(WHAT THIS TASK INVOLVES): Line by line, copy the listing below exactly.

(LISTED ENTRIES):
--------

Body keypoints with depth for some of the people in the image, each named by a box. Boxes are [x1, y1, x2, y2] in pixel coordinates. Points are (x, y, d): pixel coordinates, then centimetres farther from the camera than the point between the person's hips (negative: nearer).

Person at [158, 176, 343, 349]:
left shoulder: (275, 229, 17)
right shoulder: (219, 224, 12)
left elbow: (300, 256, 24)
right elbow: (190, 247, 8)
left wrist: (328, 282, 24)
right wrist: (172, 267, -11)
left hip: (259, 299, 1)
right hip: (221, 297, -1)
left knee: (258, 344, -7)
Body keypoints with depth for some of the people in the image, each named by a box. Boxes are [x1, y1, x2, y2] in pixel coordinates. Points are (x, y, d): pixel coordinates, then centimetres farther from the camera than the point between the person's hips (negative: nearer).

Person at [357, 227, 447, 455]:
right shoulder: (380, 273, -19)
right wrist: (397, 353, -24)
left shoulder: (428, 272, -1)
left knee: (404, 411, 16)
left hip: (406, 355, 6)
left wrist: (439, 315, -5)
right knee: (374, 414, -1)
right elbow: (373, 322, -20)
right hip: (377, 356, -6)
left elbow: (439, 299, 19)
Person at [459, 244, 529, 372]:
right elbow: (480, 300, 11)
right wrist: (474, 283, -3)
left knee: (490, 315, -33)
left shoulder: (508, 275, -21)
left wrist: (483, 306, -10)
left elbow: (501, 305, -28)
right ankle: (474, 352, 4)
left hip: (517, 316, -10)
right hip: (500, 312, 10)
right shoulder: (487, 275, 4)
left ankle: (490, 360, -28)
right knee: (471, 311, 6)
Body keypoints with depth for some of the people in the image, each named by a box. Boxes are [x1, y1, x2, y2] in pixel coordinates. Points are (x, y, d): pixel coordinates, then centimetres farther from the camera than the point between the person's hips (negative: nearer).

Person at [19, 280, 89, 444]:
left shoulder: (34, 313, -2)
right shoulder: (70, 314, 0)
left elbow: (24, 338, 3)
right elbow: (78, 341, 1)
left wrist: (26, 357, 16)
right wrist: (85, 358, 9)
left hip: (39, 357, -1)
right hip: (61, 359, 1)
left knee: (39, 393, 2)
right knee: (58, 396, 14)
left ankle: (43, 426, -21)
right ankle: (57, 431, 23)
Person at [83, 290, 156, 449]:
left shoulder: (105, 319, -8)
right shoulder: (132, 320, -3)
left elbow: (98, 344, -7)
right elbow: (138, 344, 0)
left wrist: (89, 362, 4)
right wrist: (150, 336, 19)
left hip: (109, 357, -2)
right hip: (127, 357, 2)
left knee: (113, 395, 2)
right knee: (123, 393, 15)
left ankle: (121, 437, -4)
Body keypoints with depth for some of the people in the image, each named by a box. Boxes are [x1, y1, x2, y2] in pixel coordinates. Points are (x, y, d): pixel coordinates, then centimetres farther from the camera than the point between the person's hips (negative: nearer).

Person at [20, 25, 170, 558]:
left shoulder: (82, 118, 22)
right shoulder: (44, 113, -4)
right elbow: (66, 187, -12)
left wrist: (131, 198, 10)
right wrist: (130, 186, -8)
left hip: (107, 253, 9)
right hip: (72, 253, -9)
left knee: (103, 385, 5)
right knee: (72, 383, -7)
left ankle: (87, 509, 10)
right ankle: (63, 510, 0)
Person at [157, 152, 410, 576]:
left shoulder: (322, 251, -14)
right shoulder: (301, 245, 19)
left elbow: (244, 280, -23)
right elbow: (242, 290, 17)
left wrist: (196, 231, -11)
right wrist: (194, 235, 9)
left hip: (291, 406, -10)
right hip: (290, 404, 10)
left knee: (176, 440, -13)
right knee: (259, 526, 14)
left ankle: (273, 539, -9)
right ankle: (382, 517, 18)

--------

(TASK RESPONSE):
Body keypoints with depth for some of the people in the image, each named by a box. Boxes are [x1, y1, x2, y2] in pixel coordinates. Points are (x, y, d): pixel coordinates, then centimetres farther from the camera than the point between the person's hips (negative: nearer).

Person at [158, 176, 343, 349]:
left shoulder: (275, 229, 17)
right shoulder: (219, 224, 12)
left elbow: (300, 256, 24)
right elbow: (190, 247, 8)
left wrist: (328, 282, 24)
right wrist: (172, 267, -11)
left hip: (259, 299, 1)
right hip: (221, 297, -1)
left knee: (258, 344, -7)
Body keypoints with depth for some of the people in the image, each named by a box. Boxes are [x1, y1, x2, y2] in pixel coordinates. Points are (x, y, d): pixel coordinates, then centimetres farther from the camera than the point between the person's hips (negative: nearer).

Person at [357, 227, 447, 455]:
right shoulder: (380, 273, -19)
right wrist: (397, 353, -24)
left shoulder: (428, 272, -1)
left knee: (404, 411, 16)
left hip: (406, 355, 6)
left wrist: (439, 315, -5)
right knee: (374, 414, -1)
right elbow: (373, 322, -20)
right hip: (377, 356, -6)
left elbow: (439, 299, 19)
Person at [459, 244, 529, 372]:
right elbow: (480, 300, 11)
right wrist: (474, 283, -3)
left knee: (490, 315, -33)
left shoulder: (508, 275, -21)
left wrist: (483, 306, -10)
left elbow: (501, 305, -28)
right ankle: (474, 352, 4)
left hip: (517, 316, -10)
right hip: (500, 312, 10)
right shoulder: (487, 275, 4)
left ankle: (490, 360, -28)
right knee: (471, 311, 6)
Body keypoints with depth for some of the people in the image, each named by a box. Boxes are [x1, y1, x2, y2] in pixel coordinates. Points are (x, y, d): pixel coordinates, then centimetres farther from the camera than the point between the person's hips (negative: nearer).

Person at [19, 280, 89, 444]:
left shoulder: (34, 313, -2)
right shoulder: (70, 314, 0)
left elbow: (24, 338, 3)
right elbow: (78, 341, 1)
left wrist: (26, 357, 16)
right wrist: (85, 358, 9)
left hip: (39, 357, -1)
right hip: (61, 359, 1)
left knee: (39, 393, 2)
right knee: (58, 396, 14)
left ankle: (43, 426, -21)
right ankle: (57, 431, 23)
Person at [83, 290, 156, 449]:
left shoulder: (105, 319, -8)
right shoulder: (132, 320, -3)
left elbow: (98, 344, -7)
right elbow: (138, 344, 0)
left wrist: (89, 362, 4)
right wrist: (150, 336, 19)
left hip: (109, 357, -2)
right hip: (127, 357, 2)
left knee: (113, 395, 2)
right knee: (123, 393, 15)
left ankle: (121, 437, -4)
Body keypoints with depth for some of the people in the image, each named by a box. Boxes are [x1, y1, x2, y2] in pixel coordinates. Points are (x, y, d): pixel coordinates, then centimetres farther from the camera than the point between the person's hips (negative: nearer).

Person at [20, 25, 170, 558]:
left shoulder: (82, 118, 22)
right shoulder: (44, 113, -4)
right elbow: (66, 187, -12)
left wrist: (131, 198, 10)
right wrist: (130, 186, -8)
left hip: (107, 253, 9)
right hip: (72, 253, -9)
left knee: (103, 385, 5)
right knee: (72, 383, -7)
left ankle: (87, 509, 10)
right ankle: (63, 510, 0)
Person at [157, 152, 410, 576]:
left shoulder: (322, 251, -14)
right shoulder: (301, 245, 19)
left elbow: (244, 280, -23)
right elbow: (242, 290, 17)
left wrist: (196, 231, -11)
right wrist: (194, 235, 9)
left hip: (291, 406, -10)
right hip: (290, 404, 10)
left knee: (176, 440, -13)
right knee: (259, 526, 14)
left ankle: (273, 539, -9)
right ankle: (382, 517, 18)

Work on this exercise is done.